Indexes tracking actively shorted stocks have sharply rebounded from recent lows as the investors’ mood rapidly improved. Goldman Sachs’ Very Important Short Position index, which tracks the 50 constituents of the S&P 500 with the highest total dollar value of short interest outstanding, is on track for its best month since October last year, according to FT.

Analysts surveyed by the media outlet said that the rebound in low-quality stocks triggered a short squeeze in which some hedge funds rushed to repurchase stocks to cover their negative bets and save at least some of their capital, which helped push share prices even higher.

«It’s been a very tricky market this year but this short squeeze is really killing year-end performance for a lot of funds. No one was able to monetize the rally in garbage stocks,» said Emmanuel Cau, head of European equity strategy at Barclays.

According to Bloomberg, data of which FT was citing, Barclays’ most shorted stocks in Europe basket has risen by 9.9% over the past three weeks, which could lead the company to its biggest monthly gain in the past 10 years.

The context

The market rally that has driven the S&P 500 index to its highest point since July last year is directly related to the reluctance of the U.S. Federal Reserve to continue its most aggressive cycle of increasing the base rate over the past 40 years. At the same time, weaker-than-expected data on inflation in the U.S. released on Tuesday last week gave additional momentum to the stocks. Over the past month, S&P 500 rose by 8.8%, while Nasdaq Composite reported an 11.3% increase.

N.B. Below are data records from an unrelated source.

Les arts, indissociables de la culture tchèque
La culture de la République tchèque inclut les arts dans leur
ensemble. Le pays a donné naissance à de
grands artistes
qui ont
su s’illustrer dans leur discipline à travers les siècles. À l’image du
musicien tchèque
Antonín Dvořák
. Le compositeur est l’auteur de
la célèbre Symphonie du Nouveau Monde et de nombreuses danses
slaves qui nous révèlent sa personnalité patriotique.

According to Goldman Sachs, the concentration of hedge funds’ capital in a single industry has reached the maximum over the past 22 years due to the high profitability of leading high-tech stocks. On the one hand, the increasing concentration of capital has put hedge funds at bigger risk. On the other hand, it has helped them gain more profit. Stocks that have been described by Goldman Sachs as the most popular long positions of hedge funds reported a 31% increase in profitability this year compared to a 19% growth of S&P 500.